Start of GIVEN TEXT

The study of shapes and styles as embodying the cultural concerns of a particular historical moment has been at the center of several disciplines including art history and archaeology. It has captured the interest of scholars since the eighteenth century when Johann Joachim Winckelmann devised his categorisation of style, focusing particularly on Greek and Roman art [2]. In more recent times, George Kubler proposed new ways of historical sequencing of form based on continuous change across time [3]. In Chinese art, surveys of the development of pottery over time have also been conducted, most recently by Ye Zhemin叶喆民 [4].
The current research inscribes itself within this intellectual tradition yet propose a new way of quantifying changes in shape and exploring connections between objects: a computational technique. A few studies have attempted to move in this direction although they have been restricted by the technology, and materials, namely photographs [5, 6]. This paper employs a new methodology and material, 3D scans of historical artefacts, therefore providing one of the first case studies of corpus research on 3D digitised objects.

End of GIVEN TEXT

PROMPT A: Echo the part of the text on studying shapes and styles that opens with the words containing "The current research" and closes with "3D digitised objects.".
PROMPT B: According to the text on studying shapes and styles, who devised a categorization of style focused on Greek and Roman art?
PROMPT C: Write the next part of the text on studying shapes and styles, picking up after its final sentence.
The lines here are drawn from a separate source.

Start of RECORD EXCERPTS

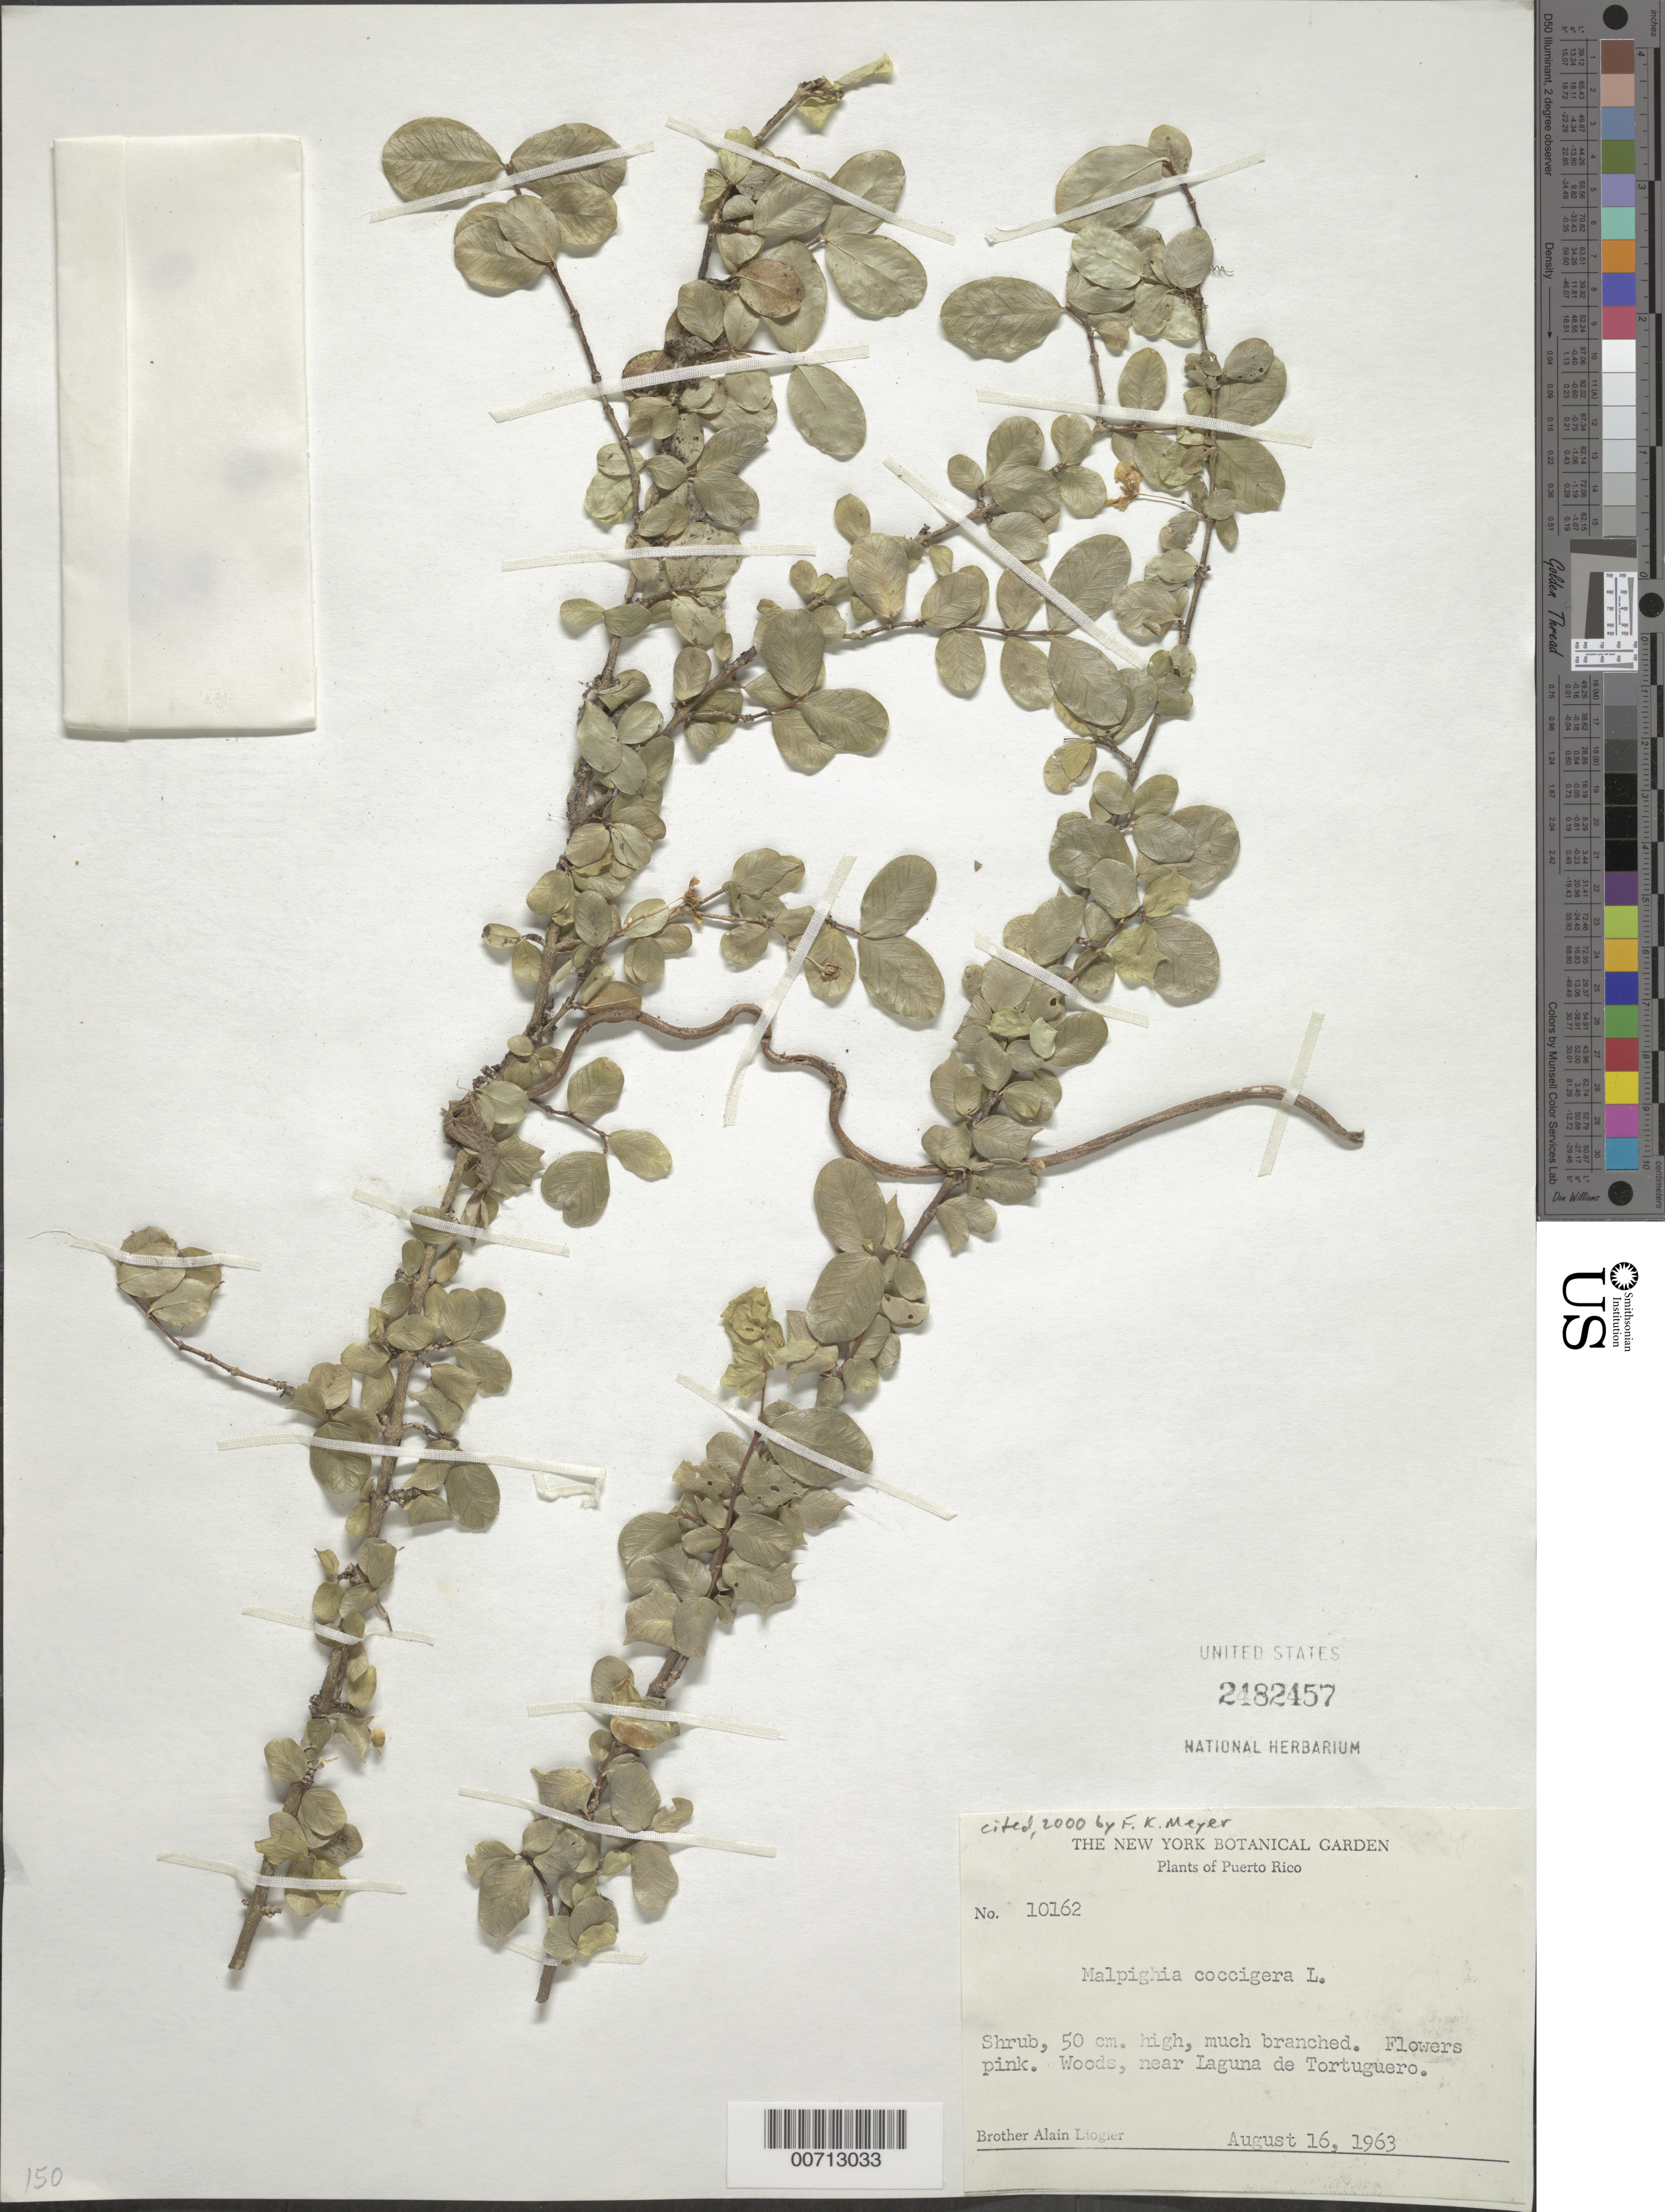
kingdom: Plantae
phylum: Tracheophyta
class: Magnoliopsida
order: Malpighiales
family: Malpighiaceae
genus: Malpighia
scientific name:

End of RECORD EXCERPTS

EXERCISE ANSWER A:
The current research inscribes itself within this intellectual tradition yet propose a new way of quantifying changes in shape and exploring connections between objects: a computational technique. A few studies have attempted to move in this direction although they have been restricted by the technology, and materials, namely photographs [5, 6]. This paper employs a new methodology and material, 3D scans of historical artefacts, therefore providing one of the first case studies of corpus research on 3D digitised objects.

EXERCISE ANSWER B: Johann Joachim Winckelmann

EXERCISE ANSWER C:
The approach has been tested on a case study of four Chinese vases of the Beaker type, deriving from late Ming and early Qing Dynasties (1620-1683). These objects are held in the Ashmolean Museum in Oxford, U.K., under ascension numbers EA1978.799, EA1978.798, EA1971.22, and EA1978.1903. These were chosen because of the transformation in shape of beaker vases between the late-Ming and early-Qing Dynasties (1620-1683), due to changing tastes in this period of dynastic transition. This has captured much scholarly interest. Some scholars, such as Geng Baochang 耿宝昌, Zhu Jun朱军 and Xu Jingjing徐菁菁 have examined the changing shapes of vases in this period, noting that appraisers were required to memorise shapes when inspecting and identifying ceramic vases [7, 8, 9]. Other scholars, such as Soame Jenyns and Margaret Medley, applied a topological method of visual analysis of ceramic vases, leading to a revision in their dating [10, 11]. A combination of quantitative methods and topological techniques were used by Ji Dongge
纪东歌 and Yu Haiyang 于海洋, both of whom were interested in the historical and societal influences over shape design and patterns in the two dynasties [12, 13]. This paper proposes a new, quantitative approach to undertake the study of shapes and forms.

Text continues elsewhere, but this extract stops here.